**Assigned task:** Your answer must be a word-for-word copy of the listing, with all pictures excluded.
● ● ● ●
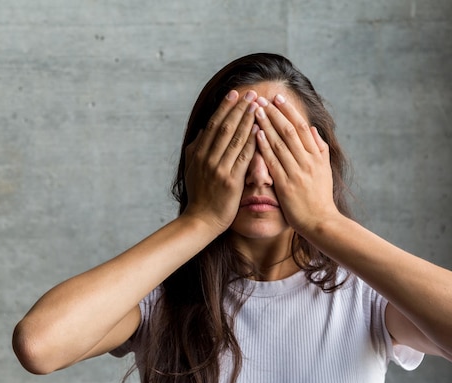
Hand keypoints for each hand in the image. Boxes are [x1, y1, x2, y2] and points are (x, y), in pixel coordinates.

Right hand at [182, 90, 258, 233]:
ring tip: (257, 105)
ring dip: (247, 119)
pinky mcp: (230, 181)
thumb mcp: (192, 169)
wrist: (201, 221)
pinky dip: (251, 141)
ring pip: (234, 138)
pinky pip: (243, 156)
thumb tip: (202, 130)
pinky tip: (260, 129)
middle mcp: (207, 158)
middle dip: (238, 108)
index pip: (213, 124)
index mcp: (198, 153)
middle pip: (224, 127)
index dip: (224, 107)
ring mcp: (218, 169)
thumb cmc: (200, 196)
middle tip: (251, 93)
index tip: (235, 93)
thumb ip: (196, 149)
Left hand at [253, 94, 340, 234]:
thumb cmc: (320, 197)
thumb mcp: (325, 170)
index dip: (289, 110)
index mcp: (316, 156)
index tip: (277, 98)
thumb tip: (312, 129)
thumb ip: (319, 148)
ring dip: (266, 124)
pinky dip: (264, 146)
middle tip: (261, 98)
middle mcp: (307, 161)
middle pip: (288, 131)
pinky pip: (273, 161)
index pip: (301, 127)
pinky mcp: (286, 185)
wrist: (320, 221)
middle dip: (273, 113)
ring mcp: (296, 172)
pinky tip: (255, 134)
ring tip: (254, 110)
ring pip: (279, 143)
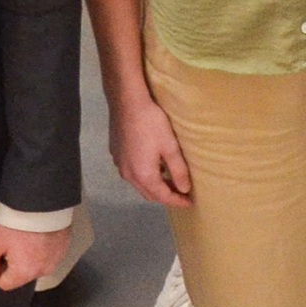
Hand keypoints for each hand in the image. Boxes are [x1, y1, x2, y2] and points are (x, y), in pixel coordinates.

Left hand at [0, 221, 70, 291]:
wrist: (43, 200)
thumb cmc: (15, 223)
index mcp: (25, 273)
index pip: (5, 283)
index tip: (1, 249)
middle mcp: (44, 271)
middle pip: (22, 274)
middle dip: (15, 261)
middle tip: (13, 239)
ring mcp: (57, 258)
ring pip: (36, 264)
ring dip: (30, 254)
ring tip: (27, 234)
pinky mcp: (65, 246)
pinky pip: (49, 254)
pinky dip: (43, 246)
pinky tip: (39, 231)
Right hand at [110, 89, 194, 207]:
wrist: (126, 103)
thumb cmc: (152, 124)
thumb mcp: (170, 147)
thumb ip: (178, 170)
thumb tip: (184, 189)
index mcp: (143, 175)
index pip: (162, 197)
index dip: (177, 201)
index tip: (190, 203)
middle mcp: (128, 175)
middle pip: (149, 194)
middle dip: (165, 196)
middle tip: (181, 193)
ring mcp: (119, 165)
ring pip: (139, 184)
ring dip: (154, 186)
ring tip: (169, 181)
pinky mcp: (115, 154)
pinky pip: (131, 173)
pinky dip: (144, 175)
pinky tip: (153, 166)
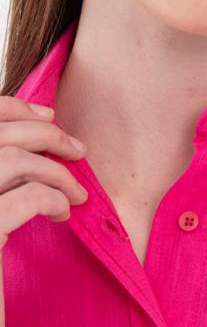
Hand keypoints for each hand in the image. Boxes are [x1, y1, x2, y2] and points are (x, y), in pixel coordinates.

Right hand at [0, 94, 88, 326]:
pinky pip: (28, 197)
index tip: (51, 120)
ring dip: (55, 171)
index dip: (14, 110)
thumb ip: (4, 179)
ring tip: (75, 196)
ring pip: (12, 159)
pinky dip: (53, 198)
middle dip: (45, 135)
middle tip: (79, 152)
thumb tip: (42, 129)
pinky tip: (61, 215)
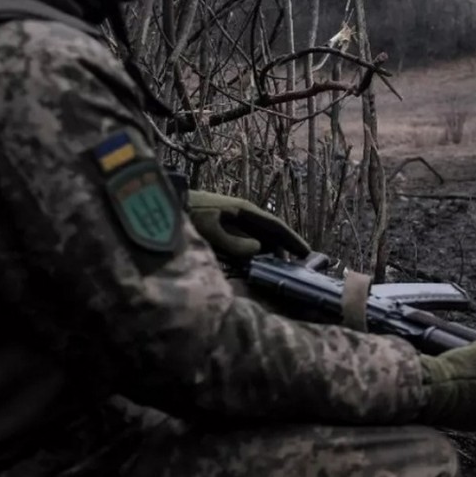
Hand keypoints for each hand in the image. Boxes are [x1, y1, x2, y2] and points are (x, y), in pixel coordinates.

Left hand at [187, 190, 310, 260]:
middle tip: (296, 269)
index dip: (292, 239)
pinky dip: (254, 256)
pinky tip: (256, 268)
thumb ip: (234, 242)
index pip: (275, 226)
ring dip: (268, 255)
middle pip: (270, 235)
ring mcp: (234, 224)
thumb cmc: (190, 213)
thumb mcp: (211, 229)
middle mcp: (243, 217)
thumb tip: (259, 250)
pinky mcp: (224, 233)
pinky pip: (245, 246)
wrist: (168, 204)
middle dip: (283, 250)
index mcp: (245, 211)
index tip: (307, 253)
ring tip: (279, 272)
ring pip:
● ● ● ●
**Task output:**
Hand keypoints for each hand in the image. Boxes are [x1, y1, x2, y2] and points are (x, y), in pixel coordinates.

Right hand at [182, 90, 258, 233]:
ring tip: (257, 105)
ring dip: (247, 119)
pinky mcp: (230, 181)
thumb mcp: (192, 169)
wrist: (201, 221)
pinky dip: (251, 141)
ring pip: (234, 138)
pinky pip: (243, 156)
thumb tip: (202, 130)
pinky tip: (260, 129)
middle mcp: (207, 158)
middle dip: (238, 108)
index pip: (213, 124)
index mcp: (198, 153)
middle pip: (224, 127)
index dip: (224, 107)
ring mcp: (218, 169)
thumb cmc: (200, 196)
middle tip: (251, 93)
index tip: (235, 93)
thumb ip: (196, 149)
Left hand at [253, 94, 340, 234]:
thumb cmc: (320, 197)
thumb mcp: (325, 170)
index dip: (289, 110)
index mcp: (316, 156)
index tip: (277, 98)
thumb tip: (312, 129)
thumb ip: (319, 148)
ring dip: (266, 124)
pinky dip: (264, 146)
middle tip: (261, 98)
middle mcp: (307, 161)
middle pip: (288, 131)
pinky pip: (273, 161)
index pip: (301, 127)
pinky mcp: (286, 185)
wrist: (320, 221)
middle dip: (273, 113)
ring mcp: (296, 172)
pinky tip: (255, 134)
ring tip: (254, 110)
ring pip: (279, 143)
Hand keypoints for each hand in the image. Boxes are [x1, y1, x2, y2] and points are (x, y), in pixel coordinates.

Left hand at [0, 221, 70, 291]:
wrist: (43, 200)
thumb cmc: (15, 223)
index mcp: (25, 273)
index pip: (5, 283)
index tip: (1, 249)
middle mcp: (44, 271)
middle pip: (22, 274)
middle dip: (15, 261)
middle tip: (13, 239)
ring mcp: (57, 258)
ring pip: (36, 264)
ring dip: (30, 254)
ring tip: (27, 234)
pinky mcp: (65, 246)
pinky pip: (49, 254)
pinky dip: (43, 246)
pinky tip: (39, 231)
Right hand at [110, 89, 194, 207]:
wrist: (126, 103)
thumb cmc: (152, 124)
thumb mcp: (170, 147)
thumb ip: (178, 170)
thumb tip: (184, 189)
index mcp: (143, 175)
index pip: (162, 197)
index dip: (177, 201)
index tip: (190, 203)
middle mcp: (128, 175)
middle pip: (149, 194)
middle dip: (165, 196)
middle tip: (181, 193)
ring mcp: (119, 165)
ring pip: (139, 184)
ring dip: (154, 186)
ring tip: (169, 181)
pinky mcp: (115, 154)
pinky pip: (131, 173)
pinky dip: (144, 175)
pinky tip: (153, 166)
Hand keypoints for each hand in the image. Boxes are [x1, y1, x2, y2] and points are (x, y), in pixel coordinates.

Right hand at [0, 94, 88, 326]:
pinky pip: (28, 197)
index tip: (51, 120)
ring dip: (55, 171)
index dip: (14, 110)
thumb ip: (4, 179)
ring tip: (75, 196)
ring pip: (12, 159)
pinky dip: (53, 198)
middle dip: (45, 135)
middle tip: (79, 152)
thumb tip: (42, 129)
pinky tip: (61, 215)
Hand keypoints for each hand in the image. Boxes are [x1, y1, x2, y2] and points are (x, y), in pixel coordinates.

Left hand at [187, 190, 310, 260]:
middle tip: (296, 269)
index dip: (292, 239)
pinky dip: (254, 256)
pinky tip: (256, 268)
thumb ip: (234, 242)
index pip: (275, 226)
ring dip: (268, 255)
middle pip: (270, 235)
ring mcp: (234, 224)
thumb cmc: (190, 213)
thumb mcp: (211, 229)
middle mcp: (243, 217)
thumb tip: (259, 250)
pinky mcp: (224, 233)
pinky pip: (245, 246)
wrist: (168, 204)
middle dip: (283, 250)
index mcp: (245, 211)
index tip: (307, 253)
ring tip: (279, 272)
ring pip:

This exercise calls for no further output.